Copy every line of the material below word for word, with nothing left out or changed.

Collection entries
#####
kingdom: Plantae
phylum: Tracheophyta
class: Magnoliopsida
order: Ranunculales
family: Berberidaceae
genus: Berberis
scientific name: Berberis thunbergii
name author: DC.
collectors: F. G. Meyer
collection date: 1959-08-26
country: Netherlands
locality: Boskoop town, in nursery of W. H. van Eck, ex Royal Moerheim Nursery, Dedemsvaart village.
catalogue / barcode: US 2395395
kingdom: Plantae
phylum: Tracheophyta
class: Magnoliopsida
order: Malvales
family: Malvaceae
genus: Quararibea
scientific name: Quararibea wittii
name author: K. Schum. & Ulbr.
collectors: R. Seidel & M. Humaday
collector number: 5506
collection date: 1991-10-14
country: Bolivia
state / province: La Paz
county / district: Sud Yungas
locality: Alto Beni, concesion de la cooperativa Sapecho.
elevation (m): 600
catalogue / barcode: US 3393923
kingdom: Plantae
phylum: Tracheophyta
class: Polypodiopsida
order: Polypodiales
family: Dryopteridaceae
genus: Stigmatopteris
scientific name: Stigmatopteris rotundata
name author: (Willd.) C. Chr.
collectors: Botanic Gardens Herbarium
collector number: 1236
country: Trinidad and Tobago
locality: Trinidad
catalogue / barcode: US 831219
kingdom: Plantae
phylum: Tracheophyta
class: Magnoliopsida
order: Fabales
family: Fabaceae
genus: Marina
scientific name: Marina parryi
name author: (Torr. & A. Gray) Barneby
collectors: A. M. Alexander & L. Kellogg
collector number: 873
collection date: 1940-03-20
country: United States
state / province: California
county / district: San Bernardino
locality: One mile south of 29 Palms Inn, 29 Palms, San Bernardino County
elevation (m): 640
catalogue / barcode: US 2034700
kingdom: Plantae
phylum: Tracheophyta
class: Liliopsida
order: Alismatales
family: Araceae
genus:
#####
WRITTEN ANSWER>
kingdom: Plantae
phylum: Tracheophyta
class: Magnoliopsida
order: Ranunculales
family: Berberidaceae
genus: Berberis
scientific name: Berberis thunbergii
name author: DC.
collectors: F. G. Meyer
collection date: 1959-08-26
country: Netherlands
locality: Boskoop town, in nursery of W. H. van Eck, ex Royal Moerheim Nursery, Dedemsvaart village.
catalogue / barcode: US 2395395
kingdom: Plantae
phylum: Tracheophyta
class: Magnoliopsida
order: Malvales
family: Malvaceae
genus: Quararibea
scientific name: Quararibea wittii
name author: K. Schum. & Ulbr.
collectors: R. Seidel & M. Humaday
collector number: 5506
collection date: 1991-10-14
country: Bolivia
state / province: La Paz
county / district: Sud Yungas
locality: Alto Beni, concesion de la cooperativa Sapecho.
elevation (m): 600
catalogue / barcode: US 3393923
kingdom: Plantae
phylum: Tracheophyta
class: Polypodiopsida
order: Polypodiales
family: Dryopteridaceae
genus: Stigmatopteris
scientific name: Stigmatopteris rotundata
name author: (Willd.) C. Chr.
collectors: Botanic Gardens Herbarium
collector number: 1236
country: Trinidad and Tobago
locality: Trinidad
catalogue / barcode: US 831219
kingdom: Plantae
phylum: Tracheophyta
class: Magnoliopsida
order: Fabales
family: Fabaceae
genus: Marina
scientific name: Marina parryi
name author: (Torr. & A. Gray) Barneby
collectors: A. M. Alexander & L. Kellogg
collector number: 873
collection date: 1940-03-20
country: United States
state / province: California
county / district: San Bernardino
locality: One mile south of 29 Palms Inn, 29 Palms, San Bernardino County
elevation (m): 640
catalogue / barcode: US 2034700
kingdom: Plantae
phylum: Tracheophyta
class: Liliopsida
order: Alismatales
family: Araceae
genus:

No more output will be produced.